Paul Carr was a fuckup. He left a career as a journalist with The Guardian to start his own multimillion dollar publishing company, abandoned it to launch a web startup under the delusion of becoming “the next Mark Zuckerberg”, got arrested and failed in many relationships because of an alcohol problem. With mounting bills and his life going off the rails, Carr started a journey that has made him a legend in tech journalism.
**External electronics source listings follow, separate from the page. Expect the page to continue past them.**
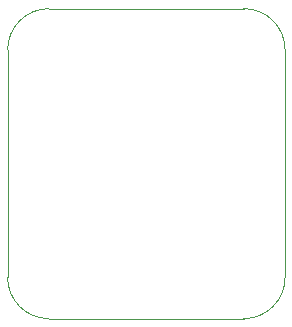
<source format=gm1>
G04 #@! TF.GenerationSoftware,KiCad,Pcbnew,7.0.1*
G04 #@! TF.CreationDate,2023-08-26T15:59:25-05:00*
G04 #@! TF.ProjectId,Single Mosfet Board,53696e67-6c65-4204-9d6f-736665742042,rev?*
G04 #@! TF.SameCoordinates,Original*
G04 #@! TF.FileFunction,Profile,NP*
%FSLAX46Y46*%
G04 Gerber Fmt 4.6, Leading zero omitted, Abs format (unit mm)*
G04 Created by KiCad (PCBNEW 7.0.1) date 2023-08-26 15:59:25*
%MOMM*%
%LPD*%
G01*
G04 APERTURE LIST*
G04 #@! TA.AperFunction,Profile*
%ADD10C,0.100000*%
G04 #@! TD*
G04 APERTURE END LIST*
D10*
X151000000Y-94500000D02*
X151000000Y-75250000D01*
X131000000Y-98000000D02*
X147500000Y-98000000D01*
X127500000Y-75250000D02*
X127500000Y-94500000D01*
X147500000Y-71750000D02*
X131000000Y-71750000D01*
X147500000Y-98000000D02*
G75*
G03*
X151000000Y-94500000I0J3500000D01*
G01*
X131000000Y-71750000D02*
G75*
G03*
X127500000Y-75250000I0J-3500000D01*
G01*
X151000000Y-75250000D02*
G75*
G03*
X147500000Y-71750000I-3500000J0D01*
G01*
X127500000Y-94500000D02*
G75*
G03*
X131000000Y-98000000I3500000J0D01*
G01*
M02*

</source>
The Upgrade: A Cautionary Tale of Life Without Reservations is Paul Carr’s story of how he realised that it would be cheaper for him to live exclusively in hotels for a whole year, compared to renting a place in London at £1100 a month. He makes a sane argument: living in a hotel comes with all bills included, no council taxes, an easy choice to shift residence whenever you feel like, and deeply discounted rates when staying at a hotel for months. In a way, he provides an insider look into the hotel industry – as his parents were both career hoteliers, and he spent much of his childhood living in hotels.
Thus begins a wild ride with Carr living in hotels with personal butlers, countless sexual encounters, train journeys across America, hanging out with Icelandic rockers, getting chased by Spanish drug dealers, blagging his way into the launch party of the Hollywood film 21 – and then summarily proceeding to insult Kate Bosworth by assuming she was a cocktail waitress and calling Clive Owen’s films shit in front of him, attending a party of hairdressers dressed only in bedsheets (claiming that he was the proprietor of “British Hairways”), thousand-mile booty calls, going on a press junket to Bognor Regis with chavs dressed as Tinkerbell…it’s all very Hunter S. Thompson, minus the drug-fuelled hallucinations. His lifestyle as a global nomad living wherever he can snap up the cheapest hotels affords him opportunities for such outrageous stories.
Loads of drunken stories themselves would not make this book stand out though; everyone has their own ‘crazy’ drunken stories. For starters, Carr’s narrative style is incredibly funny as well as outrageously frank. (“Another thing I’m not very good at is having sex with someone, knowing that their dead mother is in my bedside cupboard,” he says, of a disappointing sexual performance.) He also propounds a philosophy of only owning as much possessions as one can fit into a single bag – something that I was so enamoured by that I have adopted it in my life.
What makes his book truly stand is that it’s part travelogue, part personal journey of epiphany and self-discovery. As you read along the book, you find him transforming from an arrogant self-centred prick who does not care about his friends – as long as his stories of drunken romps get him attention – to a reformed man who realises what things are truly important in life. As someone with his own behavioural issues, I found Paul Carr’s story to be deeply inspiring to get my own life in order.
And if you do enjoy The Upgrade, I recommend his first book Bringing Nothing To The Party: The True Confessions of a New Media Whore too. It’s a fascinating look into the London journalism circle, publishing companies, and tech startups.